(Limb landmark coordinates)

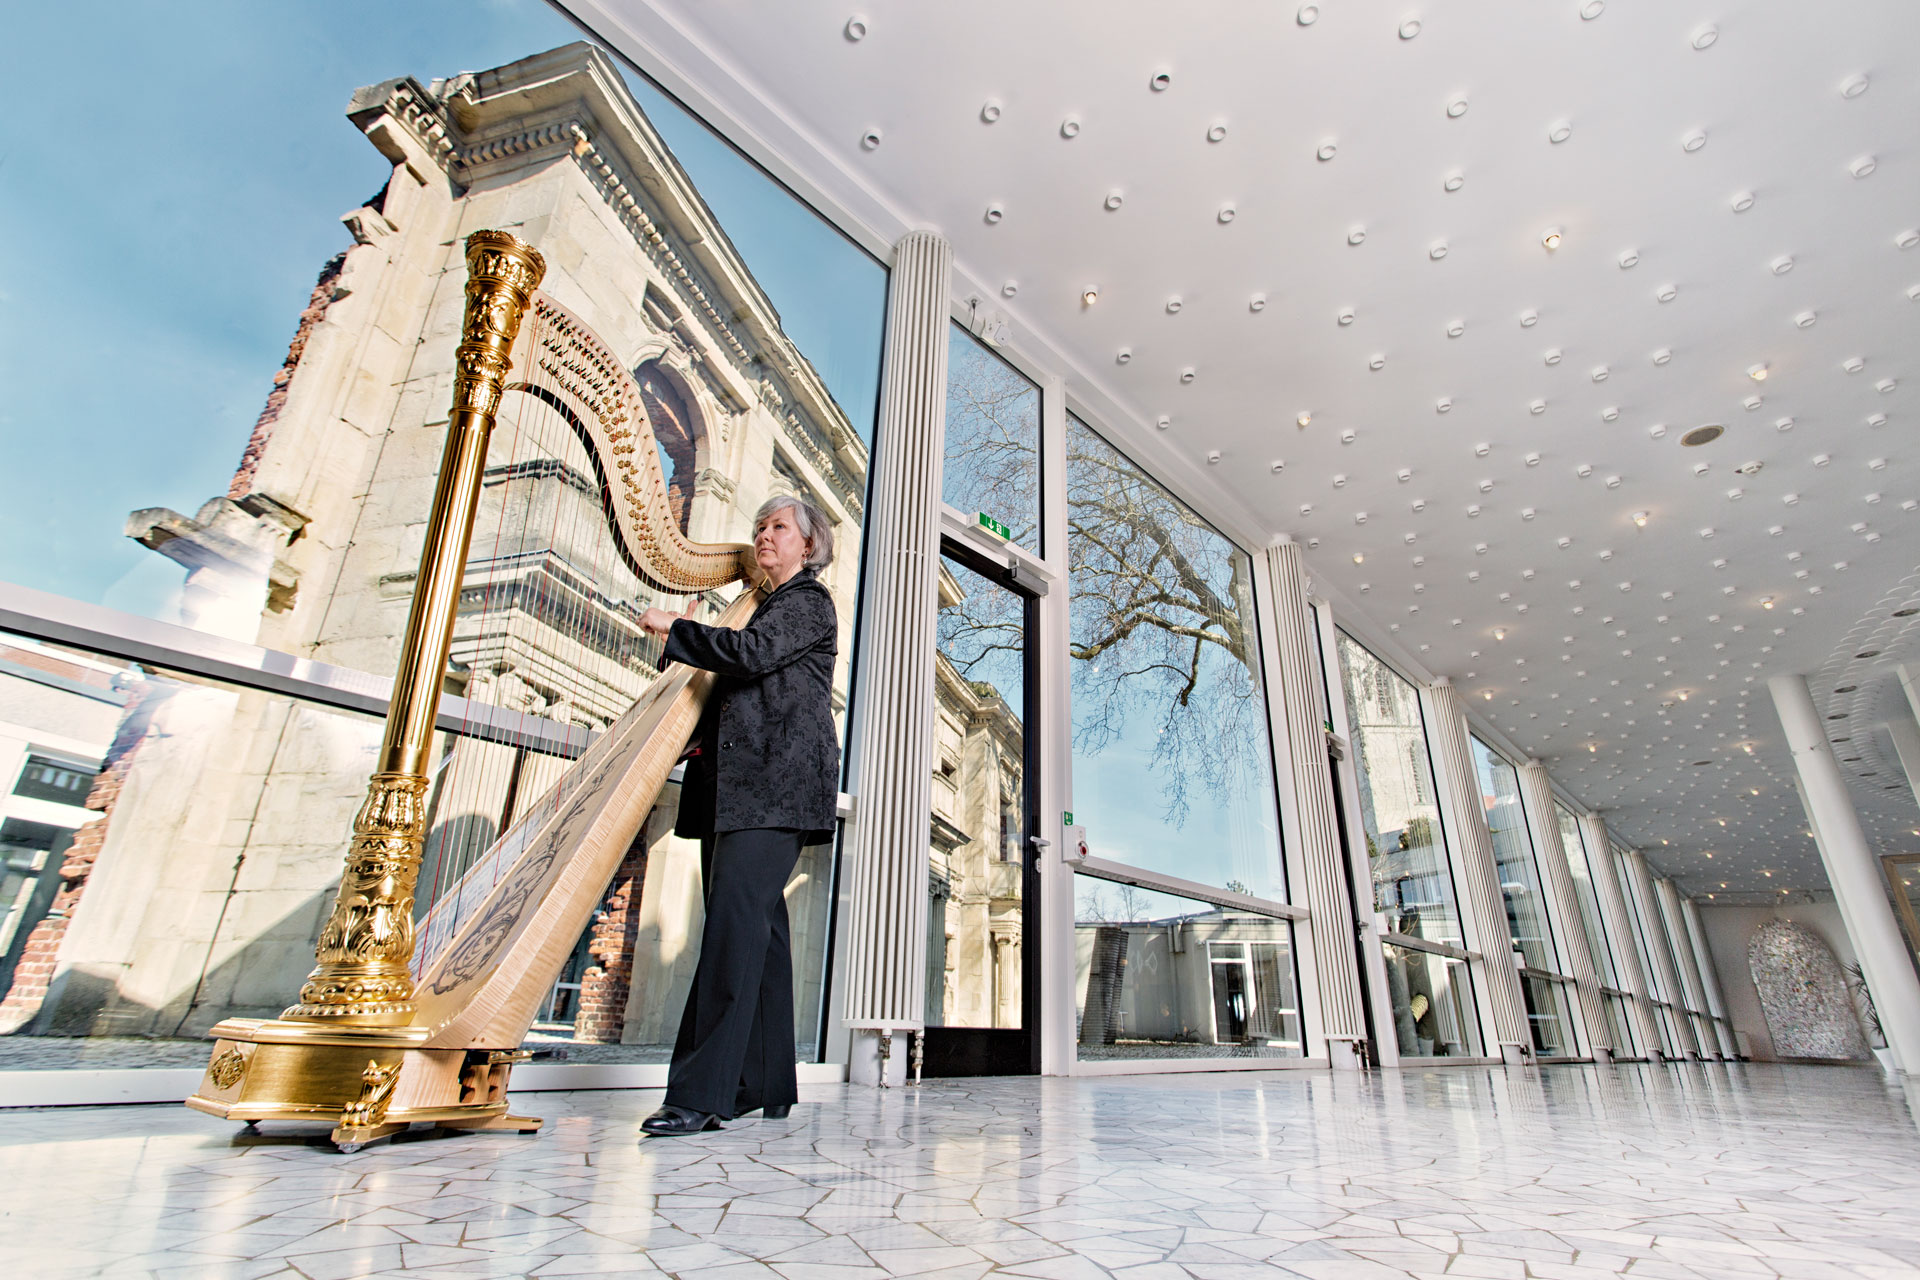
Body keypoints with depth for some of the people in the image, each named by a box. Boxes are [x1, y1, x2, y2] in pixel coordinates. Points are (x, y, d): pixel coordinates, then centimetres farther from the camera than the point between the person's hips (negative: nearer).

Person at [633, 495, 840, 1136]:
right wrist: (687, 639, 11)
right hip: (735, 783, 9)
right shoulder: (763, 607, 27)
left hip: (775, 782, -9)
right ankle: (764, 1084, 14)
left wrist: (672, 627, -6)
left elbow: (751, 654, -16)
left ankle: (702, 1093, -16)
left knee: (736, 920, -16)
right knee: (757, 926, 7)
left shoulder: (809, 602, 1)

■ **Task description**: Where a line of the data contains "left", copy that line.

■ **Response**:
left hip: (775, 782, -9)
left wrist: (672, 627, -6)
left elbow: (751, 654, -16)
left ankle: (702, 1093, -16)
left knee: (736, 920, -16)
left shoulder: (809, 602, 1)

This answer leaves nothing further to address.